[Start of Attachment]
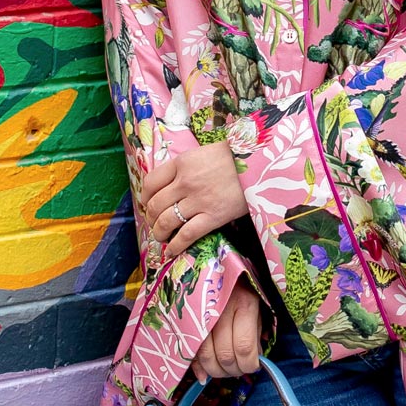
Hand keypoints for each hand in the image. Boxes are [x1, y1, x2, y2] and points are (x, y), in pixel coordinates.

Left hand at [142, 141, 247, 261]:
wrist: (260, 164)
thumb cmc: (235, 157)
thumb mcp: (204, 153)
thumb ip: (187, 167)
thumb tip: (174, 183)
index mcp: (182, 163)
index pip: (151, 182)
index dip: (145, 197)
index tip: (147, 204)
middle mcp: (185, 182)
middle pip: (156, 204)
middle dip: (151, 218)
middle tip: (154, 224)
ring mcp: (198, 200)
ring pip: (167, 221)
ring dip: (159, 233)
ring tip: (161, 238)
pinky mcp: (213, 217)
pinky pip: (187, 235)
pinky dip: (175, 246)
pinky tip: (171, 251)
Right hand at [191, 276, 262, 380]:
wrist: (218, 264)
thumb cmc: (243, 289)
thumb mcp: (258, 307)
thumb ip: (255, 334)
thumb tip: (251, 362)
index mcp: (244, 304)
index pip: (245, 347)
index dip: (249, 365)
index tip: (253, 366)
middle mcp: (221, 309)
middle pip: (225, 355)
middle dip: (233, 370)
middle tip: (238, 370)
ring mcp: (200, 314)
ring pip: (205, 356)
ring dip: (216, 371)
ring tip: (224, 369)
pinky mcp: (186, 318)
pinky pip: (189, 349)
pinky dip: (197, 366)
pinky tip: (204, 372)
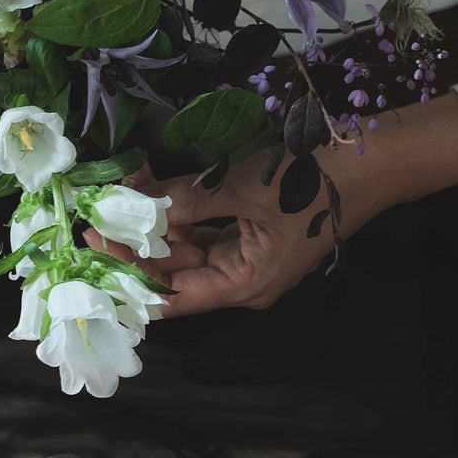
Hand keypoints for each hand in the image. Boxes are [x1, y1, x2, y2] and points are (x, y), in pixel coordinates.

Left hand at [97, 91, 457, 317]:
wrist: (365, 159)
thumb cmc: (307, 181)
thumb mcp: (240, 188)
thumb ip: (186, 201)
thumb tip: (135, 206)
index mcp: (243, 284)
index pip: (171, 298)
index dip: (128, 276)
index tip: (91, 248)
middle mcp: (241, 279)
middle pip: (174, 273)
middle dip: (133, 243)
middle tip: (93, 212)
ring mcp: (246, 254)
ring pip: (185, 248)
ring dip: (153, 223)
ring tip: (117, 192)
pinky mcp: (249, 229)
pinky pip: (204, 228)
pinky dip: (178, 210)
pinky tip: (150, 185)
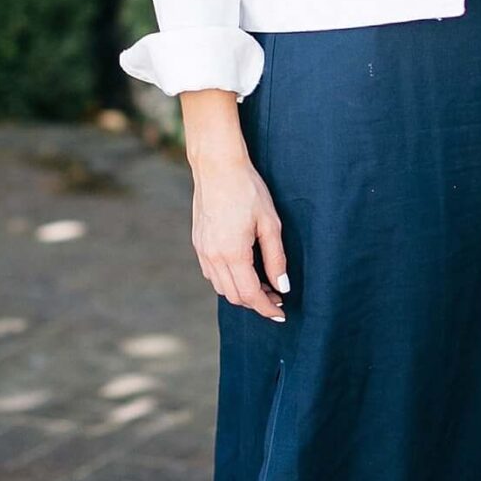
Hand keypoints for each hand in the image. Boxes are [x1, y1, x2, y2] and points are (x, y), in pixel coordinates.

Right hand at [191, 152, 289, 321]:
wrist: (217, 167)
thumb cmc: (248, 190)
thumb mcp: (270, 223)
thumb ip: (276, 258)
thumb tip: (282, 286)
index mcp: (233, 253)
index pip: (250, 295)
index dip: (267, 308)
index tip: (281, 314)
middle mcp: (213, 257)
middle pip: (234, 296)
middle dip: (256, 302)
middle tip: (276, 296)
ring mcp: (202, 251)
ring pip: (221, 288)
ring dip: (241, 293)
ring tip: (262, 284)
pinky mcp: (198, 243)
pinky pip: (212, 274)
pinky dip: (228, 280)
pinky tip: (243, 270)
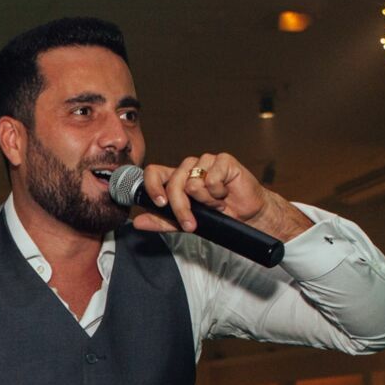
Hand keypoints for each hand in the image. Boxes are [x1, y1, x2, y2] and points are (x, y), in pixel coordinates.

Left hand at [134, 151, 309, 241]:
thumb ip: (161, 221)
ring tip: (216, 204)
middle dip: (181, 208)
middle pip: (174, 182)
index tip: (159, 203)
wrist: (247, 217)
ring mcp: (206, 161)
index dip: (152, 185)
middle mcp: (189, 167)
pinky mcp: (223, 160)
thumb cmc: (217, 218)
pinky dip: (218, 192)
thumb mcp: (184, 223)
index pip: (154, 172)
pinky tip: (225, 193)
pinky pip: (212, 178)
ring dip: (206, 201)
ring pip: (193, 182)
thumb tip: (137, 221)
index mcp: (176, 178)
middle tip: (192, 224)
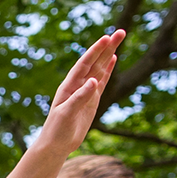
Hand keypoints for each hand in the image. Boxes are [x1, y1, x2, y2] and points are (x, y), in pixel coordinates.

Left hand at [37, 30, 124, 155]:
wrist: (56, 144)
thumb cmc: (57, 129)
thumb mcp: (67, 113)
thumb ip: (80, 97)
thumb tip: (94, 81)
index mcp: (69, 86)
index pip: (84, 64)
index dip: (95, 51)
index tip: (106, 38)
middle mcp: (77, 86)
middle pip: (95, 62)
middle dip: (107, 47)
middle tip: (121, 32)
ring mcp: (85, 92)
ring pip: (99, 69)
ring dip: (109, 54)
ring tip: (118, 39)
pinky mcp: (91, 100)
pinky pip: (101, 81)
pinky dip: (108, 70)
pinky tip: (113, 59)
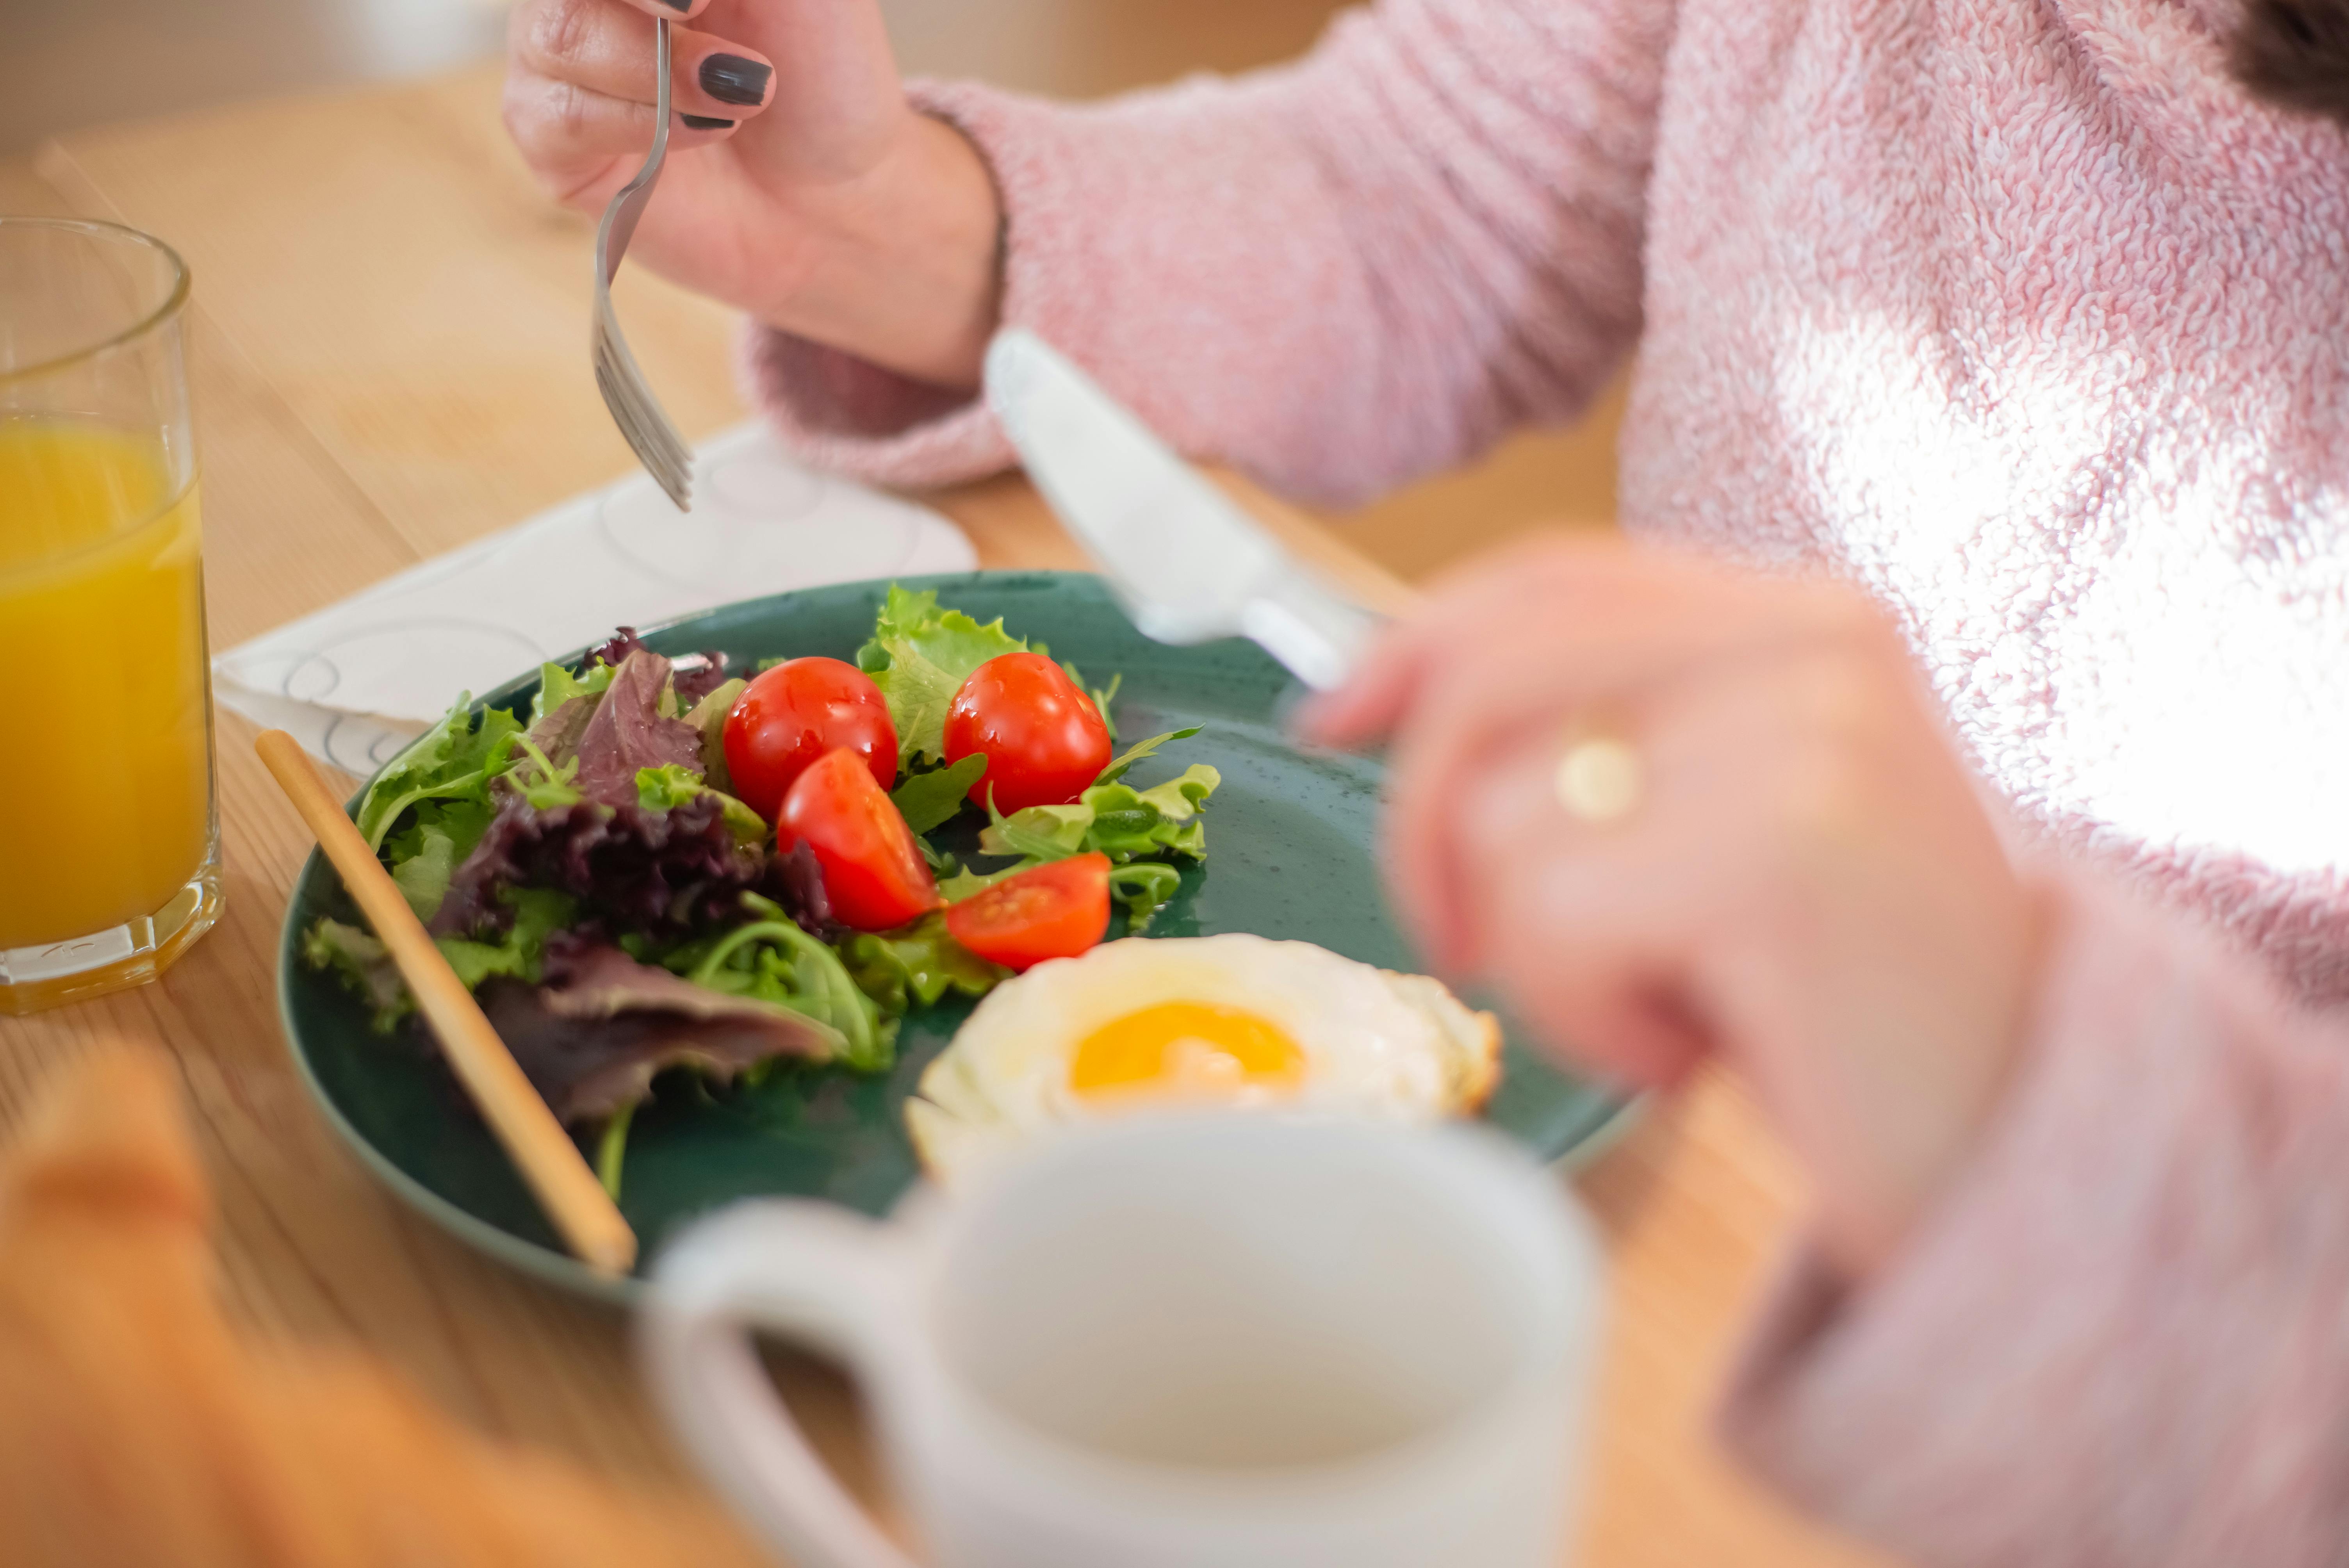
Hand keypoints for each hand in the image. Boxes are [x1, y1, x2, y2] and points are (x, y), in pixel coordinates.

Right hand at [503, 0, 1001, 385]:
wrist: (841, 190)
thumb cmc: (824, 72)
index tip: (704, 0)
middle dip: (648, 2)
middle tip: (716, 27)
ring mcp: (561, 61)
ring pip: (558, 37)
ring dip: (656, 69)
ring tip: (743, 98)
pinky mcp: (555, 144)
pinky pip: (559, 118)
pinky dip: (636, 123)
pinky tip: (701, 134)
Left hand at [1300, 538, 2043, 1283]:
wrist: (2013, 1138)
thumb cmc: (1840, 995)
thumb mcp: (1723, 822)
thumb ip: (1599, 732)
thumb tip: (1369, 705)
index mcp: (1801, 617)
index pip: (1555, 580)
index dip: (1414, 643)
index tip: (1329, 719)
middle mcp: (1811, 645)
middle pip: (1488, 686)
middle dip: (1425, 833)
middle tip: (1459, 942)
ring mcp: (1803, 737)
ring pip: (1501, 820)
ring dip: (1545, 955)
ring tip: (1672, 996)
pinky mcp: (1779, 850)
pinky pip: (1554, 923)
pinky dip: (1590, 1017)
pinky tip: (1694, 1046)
[End of Attachment]
> _TASK GOAL_: An exact copy of the lines from the one with "index mcp: (1801, 617)" through the final line of the entries is the whole answer.

> _SOLUTION TO THIS EXERCISE_:
index mcp: (1801, 617)
index pip: (1555, 580)
index dip: (1414, 643)
index tip: (1329, 719)
middle mcp: (1811, 645)
middle pip: (1488, 686)
middle dip: (1425, 833)
middle tip: (1459, 942)
ring mcp: (1803, 737)
ring pip: (1501, 820)
ring dip: (1545, 955)
ring tip: (1672, 996)
pinky mcp: (1779, 850)
pinky pip: (1554, 923)
pinky dip: (1590, 1017)
pinky tip: (1694, 1046)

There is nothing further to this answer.